Two years after the birth of my book, I had quietly come to the unconscious conclusion, that it had finished surprising me. Then went downstairs for today's mail.
Truthfully, I ran down to get my royalty check, which I really need, and it wasn't there, but something better was. Four bulging manila envelops from the same address: Fremd High School, where I'd appeared at their Writer's Week last month.
It was an incredible day and I am so behind on posting about it--which I will, with great pictures. But the gist was: two great sessions with students, back-to-back in their auditorium, maybe 600-800 each, followed by two hours in the teacher's lounge talking to students and teachers in small groups and signing their books. They were bright and energized and it was amazing. But it didn't prepare me for this:
This was the best I could capture on my iPhone. It's about a two-inch stack of thank you letters:
mostly typewritten, quite a few handwritten, and all sorts of different stationary and cards. Each one from a different kid, expressing the impact it had on her or him.

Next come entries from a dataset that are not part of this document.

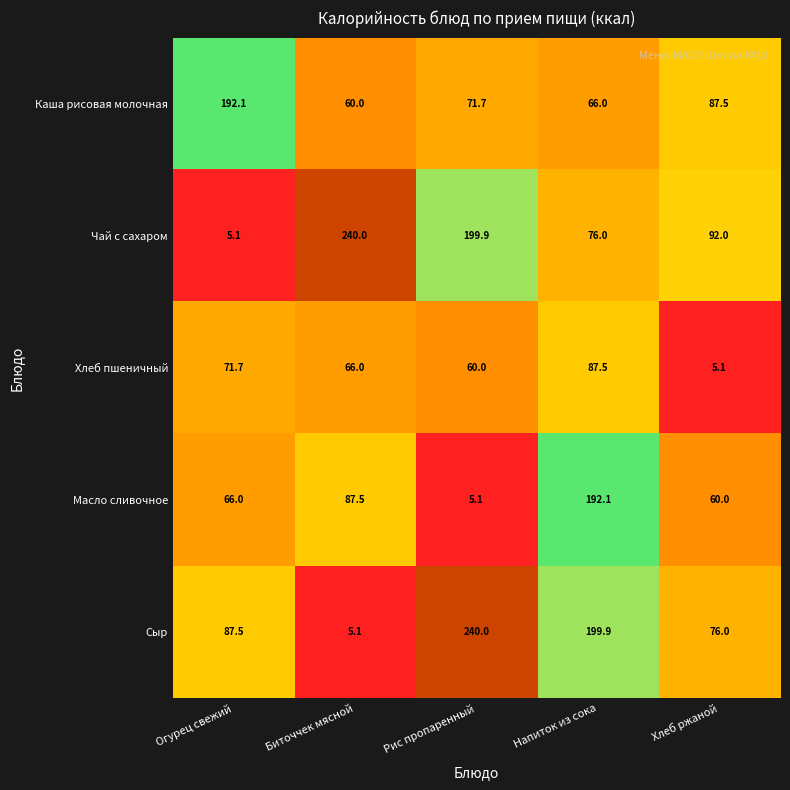

What is the difference between the maximum and minimum values in the Каша рисовая молочная series?

132.1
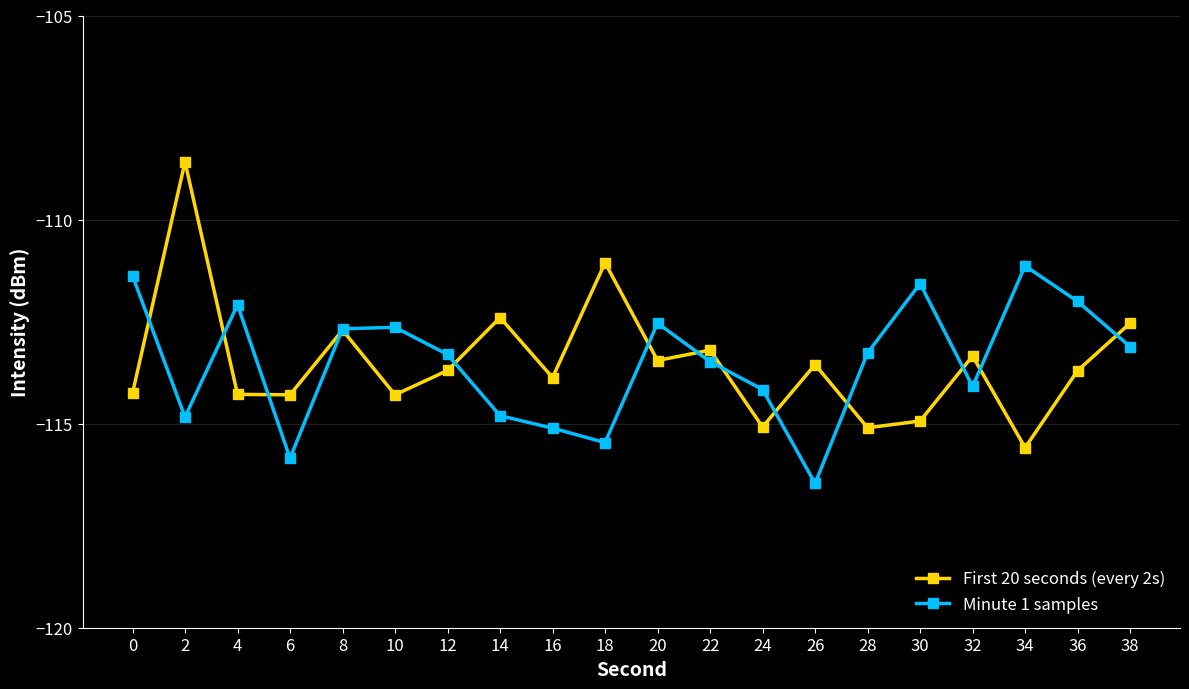

Between 32 and 36, which series saw the biggest shift?

Minute 1 samples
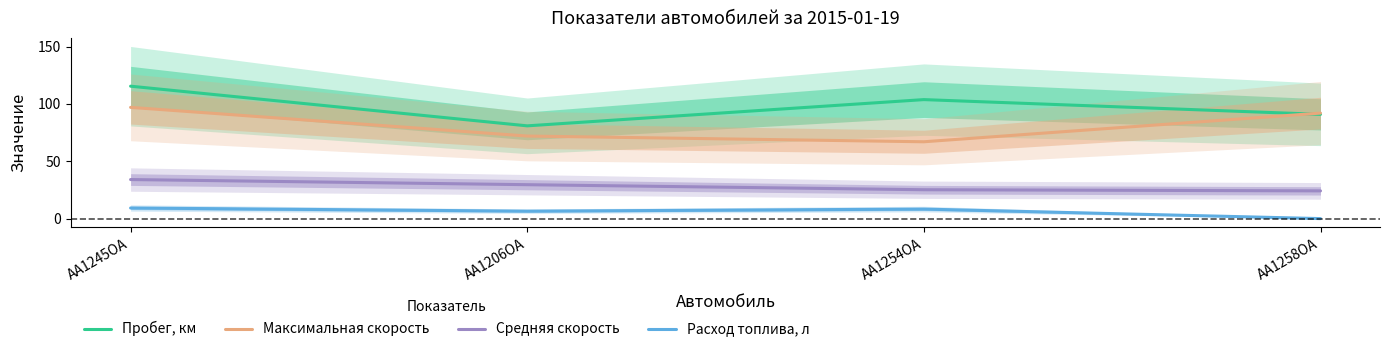

At how many categories does at least one series exceed 40?

4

I open the first envelop and sort of gasped. I read a few, tore open the next one, and I was crying by the third.
Maybe this is what teachers feel, or ought to. When I do these events, the rush of emotion is overwhelming. Kids are so expressive and I can see right there are excited they are and interested, and it's invigorating hear them describe what they can't wait to learn next.
But it's one big rush, more than I can really absorb. And I wonder, too, how much of the enthusiasm will last. Next week, will they remember? Will they really dig into that subject or will some new idea replace it thirty minutes later? Maybe that replacement idea will be better. Maybe I was just the excitement of the moment.
I never see them the day after.
I've gotten reports the weeks after. Teachers often write me to say the kids are still talking about it. Librarians email about their waiting list. Those are reassuring. Very. But I've never been bowled over like this.
Thank you so much to every kid and adult at Fremd High who wrote one of those messages. And to whatever teacher organized this wonderful gesture. (I think I know who.) What a difference it made.
What an amazing feeling to know hundreds of kids were touched in some way by my work. I hope it makes them read more. I hope it makes some of them write.
It's also a nice time to reflect on the book itself. I knew the anniversary of the tragedy was approaching, because I've heard rumblings from the survivors and always worry about them this month. I had forgotten the book had its own birthday as well--this past week I guess.
It's out there now--two years on a life of its own. It's even more like parenting than I had imagined. I birthed it, and I still feel responsible, but it detached from me publication day and started a separate life I can neither forsee nor control.
I can help it here and there, open doors for it--like these events, skypes with schools and the Columbine Teacher's Guide. I think that helps, but only on the margins. Most of it comes from readers--especially students and teachers and book clubs--and weird outside forces and the book itself.
I saw a Broadway play last night, and was talking with my friend outside the theater afterward about how exciting it will be when the stage-play version of my book comes out. (We optioned those rights to a very talented writer.) Someday, I'm sure there will also be a film. Who knows when.
Oddly, I was conflicted, talking about how excited I am about my new book project, and finally ready to put Columbine behind me. But not for good. Just off the front burner. I expect it to return several more times for who knows what developments. Definitely the play and the film. A few other possibilities I can foresee. I never saw this one coming.